Она застыла и приготовилась ждать, поймав себя на том, что от волнения вообще перестала дышать.
Люция словно бы мертвела, закрывая глаза словно по чьей-то воле, погружаясь в цепенящий сон. И не зная, сможет ли она проснуться.
Проснулась она, как в детстве, от нежных лучиков солнца, касающихся кожи и ресниц, словно чьи-то нежные пальцы.
Люция привычно открыла глаза, на грани сна и яви всё ещё воображая себя в детстве и ожидая либо окрика кого-то из братьев, либо матери или отца. В постель ей еду никто не приносил, когда она не болела.

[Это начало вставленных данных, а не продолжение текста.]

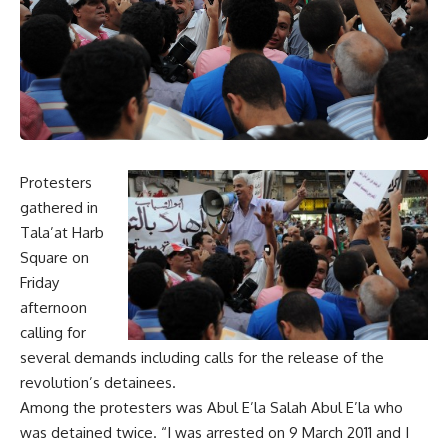
Protesters
gathered in
Tala’at Harb
Square on
Friday
afternoon
calling for
several demands including calls for the release of the
revolution’s detainees.
Among the protesters was Abul E’la Salah Abul E’la who
was detained twice. “I was arrested on 9 March 2011 and I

Как говорится, хочешь есть, изволь спуститься в столовую, и вовремя, иначе поцелуешь только горячий чайник и пустые тарелки.
Конечно, потом всегда можно было проскользнуть на кухню, кухарка её обожала и никогда не отказывала в добавке.

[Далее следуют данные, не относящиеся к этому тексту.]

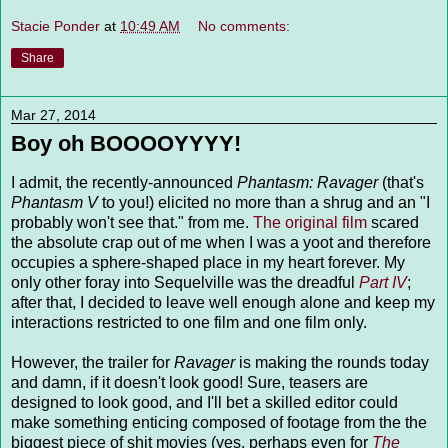
Stacie Ponder
at
10:49 AM
No comments:
Share
Mar 27, 2014
Boy oh BOOOOYYYY!
I admit, the recently-announced
Phantasm: Ravager
(that's
Phantasm V
to you!) elicited no more than a shrug and an "I
probably won't see that." from me.
The original film
scared
the absolute crap out of me when I was a yoot and therefore
occupies a sphere-shaped place in my heart forever. My
only other foray into Sequelville was the dreadful
Part IV
;
after that, I decided to leave well enough alone and keep my
interactions restricted to one film and one film only.
However, the trailer for
Ravager
is making the rounds today
and damn, if it doesn't look good! Sure, teasers are
designed to look good, and I'll bet a skilled editor could
make something enticing composed of footage from the the
biggest piece of shit movies (yes, perhaps even for
The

Люция с сонной улыбкой вспомнила о том, как она в свои семнадцать лет почти перестала есть мясо, запихивая в себя громадные миски салата, так как боялась поправиться.
Соперница Игга – которая её и отравила – с самого детства соревновалась с ней во всём. А в том сезоне они решили меряться талиями, у кого тоньше. И она до смерти боялась проиграть.
Смешно.
Полностью распахнув глаза, Люция с восторгом и восторженным ужасом обнаружила, что солнце смотрит на неё, а она на волшебное, живое светило, и ничего ужасного с ней не происходит.
Проведя инвентаризацию, девушка с облегчением убедилась, что всё у неё на месте, включая кошелёк в сумке, самой сумки, кожи, волос, глаз, рук и ног.
Несколько раз подпрыгнув от восторга, она собрала свои вещи и кинулась навстречу судьбе, уже уверенная в том, что может без боязни показываться людям.
Конечно, не всем, и не сразу, а постепенно, чтобы не выдать свои архаичные знания об окружающем мире, но уже может постепенно внедряться в окружающую среду.
Только в отличие от несчастного мага, она не собиралась сближаться с различными тёмными личностями, не брезговавшими грабежами и убийствами.
Она уже догадывалась, что знакомство с низами общества плохо закончилось для Дориума.
Как ни странно, она начала скучать по магу. Люция понимала, что воскресил он её для себя, как игрушку, но всё-таки он подарил ей новую жизнь, а, значит, являлся в некотором роде вторым отцом. Так как любовника из него не получилось.
Конечно, плохо представлять отцом типа, который пялится на тебя в немом благоговении, переводя взгляд с лица на тело. Но он не пытался к ней прикоснуться против её воли. К восхищённым взглядам она уже привыкла. Девушка помнила, как наслаждалась перекошенным лицом Игги, когда ею любовались поклонники и вслух обсуждали её возможное родство с эльфами.
Эльфов в их поселении видели очень редко, то есть, почти ни разу. Только один раз к ним прибился эльф-охотник, который где-то далеко наткнулся на орков, смог их победить, но зато заблудился и с трудом вышел к Гордуину – их поселению.
Так как они находились в стратегически совершенно глупом месте – далеко от торговых путей и других значимых мест – то ему на самом деле повезло.
А местным жителям и того более.
Каждый был готов снять с себя последнюю рубашку, чтобы угодить эльфу. Местные лекари едва не передрались за возможность излечить его раны.
Так как эльф оказался половозрелой мужской особью, девушки и даже матроны едва с ума не сошли, пытаясь обратить его внимание на свои прелести. Бедняга эльф тоже едва умом не тронулся, отбиваясь от толпы жаждущих женщин, которые вели себя так, словно они очутились в пустошах, где годами жили без мужчин.
Люция удостоилась одного танца в таверне, принадлежащей её отцу, отчего Игга готова была себе волосы повырывать, во время пребывания эльфа в селении напрочь забывшая о мускулистом охотнике. Сама же Люция всегда считала, что эльф пригласил её на танец, чтобы отбиться от особенно рьяной поклонницы – полной вдовушки, которая ещё и была выше стройного эльфа на две головы и раза в четыре шире, – а не потому, что почувствовал в ней родную душу и кровь!
Люция подумала, что всё в её жизни могло бы сложиться иначе, если бы эльф таки влюбился в Иггу и удрал вместе с ней. Тогда бы и жителям поселения полегчало, да и она бы не была отравлена.
Но какой смысл думать о прошлом, если настоящее уже стучится в двери?